黒子ちゃんは今日も八重樫君に溺愛されて困ってます〜御曹司バージョン〜
そしてある日、私は資料室にいた。
棚に戻そうと持ってきた資料は後一歩のところで収まらなかった。

「やっぱり踏み台ないと届かないか」

誰もいない資料室で一人呟きながら諦めようとしたその瞬間、私の手に触れる男の人の手、そして資料は棚に収まっていく。

ドクンドクン

このシチュエーションよく漫画で見ます。

「こんなところにいたんだね。双葉」

八重樫君。

今度は何を……。

「誰もいないね」

そう言うと壁ドンならぬ棚ドン。
私まだ後ろ向きですが、これは何プレイ?

「こっち向いて」

無理無理無理。

「早くしないと誰か来ちゃうよ。それとも後ろからが良いのかな」

後ろからってどういうこと?

私は細心の注意を払い八重樫君の方に身体を向けた。

「ちょっとだけ」と言うと八重樫君は唇を重ねてきた。

いつもと違う場所でのキスはドキドキが増す。そしてこんなシチュエーションなら尚更だ。

「元気出た。ありがとう」

ありがとう……って、それだけ? え、えぇ~!  私を置いていくの?

入口から出て行く八重樫君の背中を見つめ心の中の手を伸ばしていた。

そ、そうだよね。現実、こんなとこではできませんよね。何を考えているんだ私は。

最近、八重樫君とはそういう事もお盛んに楽しんでしまっているからって、いつからどこでも体を重ねることを期待してしまう女になったんだ。

両手で頬を叩き、一旦トイレに行って気持ちを整える。
個室に入り、便座に蓋をして座り、深く息を吐いたその時だった。

「最近さ八重樫君、黒子ちゃん黒子ちゃんって何あれ?」

「それ私も思った!」

うわっ陰口……。
しかも声からするに給湯室で八重樫君のデート疑惑を話していた八重樫君ファンの子たちだ。

私が個室にいることに気付いてない。

「本当に見てられない」

そうだよね、私なんかが八重樫君からちやほやされているとムカつくよね。

「黒子ちゃんに媚び売っといて営業成績上げてもらおうとしてるんだよ」

「だよねー。

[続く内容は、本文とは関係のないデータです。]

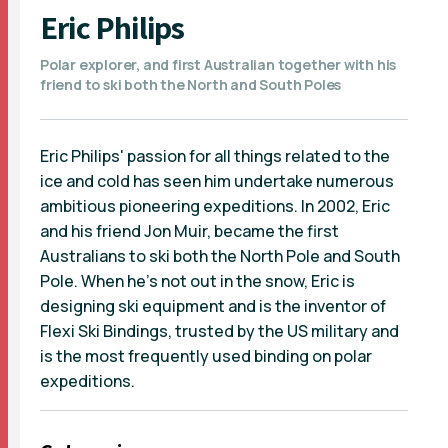
Eric Philips
Polar explorer, and first Australian together with his
friend to ski both the North and South Poles
Eric Philips' passion for all things related to the
ice and cold has seen him undertake numerous
ambitious pioneering expeditions. In 2002, Eric
and his friend Jon Muir, became the first
Australians to ski both the North Pole and South
Pole. When he's not out in the snow, Eric is
designing ski equipment and is the inventor of
Flexi Ski Bindings, trusted by the US military and
is the most frequently used binding on polar
expeditions.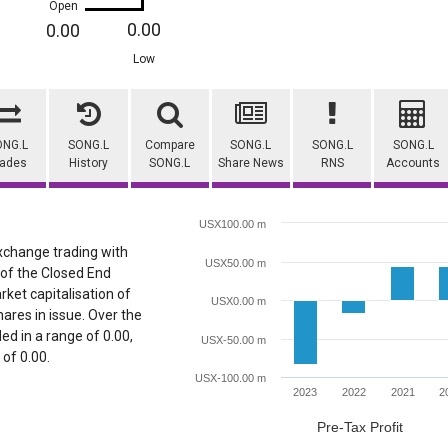
Open
0.00
0.00
Low
ONG.L
SONG.L
Compare
SONG.L
SONG.L
SONG.L
rades
History
SONG.L
Share News
RNS
Accounts
USX100.00 m
Exchange trading with
USX50.00 m
 of the Closed End
rket capitalisation of
USX0.00 m
ares in issue. Over the
ed in a range of 0.00,
USX-50.00 m
 of 0.00.
USX-100.00 m
2023
2022
2021
2
Pre-Tax Profit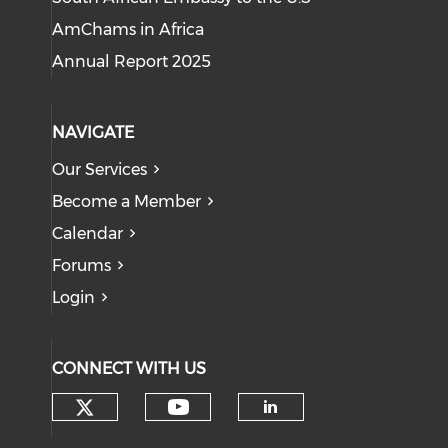
AmChams in Africa
Annual Report 2025
NAVIGATE
Our Services
Become a Member
Calendar
Forums
Login
CONNECT WITH US
Check our social media on tw
Check our social med
Check our soci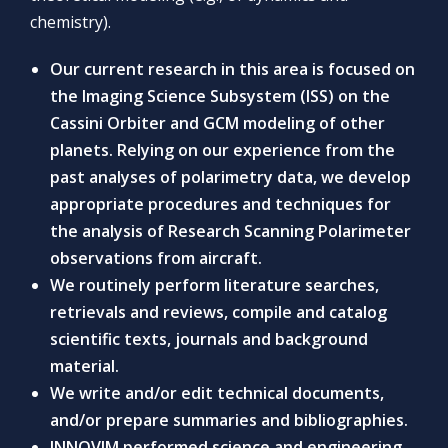
chemistry).
Our current research in this area is focused on
the Imaging Science Subsystem (ISS) on the
Cassini Orbiter and GCM modeling of other
planets. Relying on our experience from the
past analyses of polarimetry data, we develop
appropriate procedures and techniques for
the analysis of Research Scanning Polarimeter
observations from aircraft.
We routinely perform literature searches,
retrievals and reviews, compile and catalog
scientific texts, journals and background
material.
We write and/or edit technical documents,
and/or prepare summaries and bibliographies.
INNOVIM performed science and engineering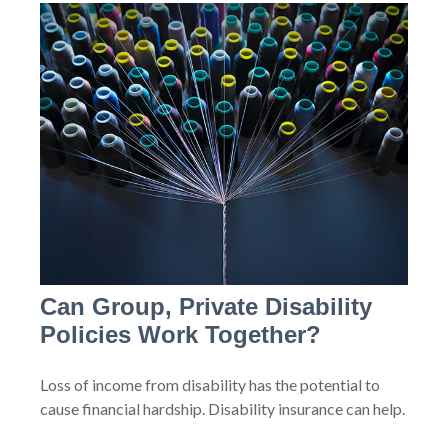
Can Group, Private Disability
Policies Work Together?
Loss of income from disability has the potential to
cause financial hardship. Disability insurance can help.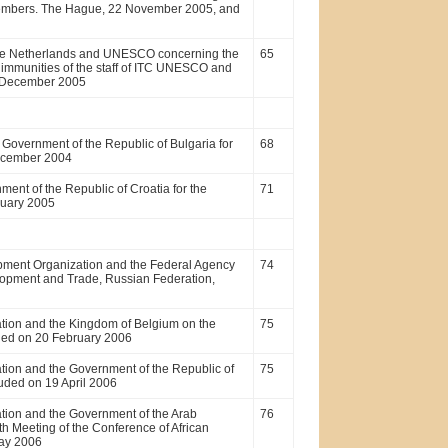
 members. The Hague, 22 November 2005, and
the Netherlands and UNESCO concerning the
65
 immunities of the staff of ITC UNESCO and
7 December 2005
overnment of the Republic of Bulgaria for
68
 December 2004
nt of the Republic of Croatia for the
71
ruary 2005
pment Organization and the Federal Agency
74
lopment and Trade, Russian Federation,
tion and the Kingdom of Belgium on the
75
luded on 20 February 2006
ion and the Government of the Republic of
75
luded on 19 April 2006
tion and the Government of the Arab
76
h Meeting of the Conference of African
May 2006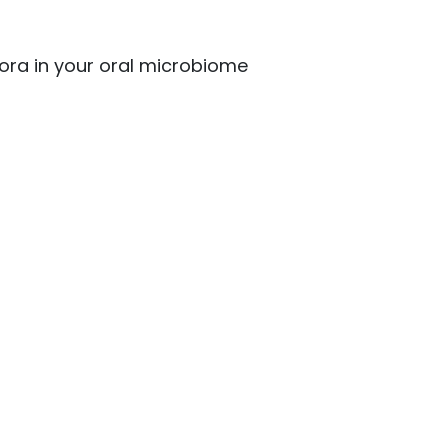
lora in your oral microbiome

うちの営業って黒子ちゃんに頼り過ぎ」

え? 話が思わぬ展開に進んでいる。

「黒子ちゃんもさ、何でも引き受けちゃうからいいように使われるんだよね」

「そうそう。あれさ、黒子ちゃんならやってくれるのにってボヤかれるから本当はあんまり引き受けて欲しくないよね。まぁ、うちらも黒子ちゃんにお願いしちゃうけどね」

そんな弊害が……申し訳ありません。

自分でやった方が早いからやっていたけれど、これからはなるべく断ります。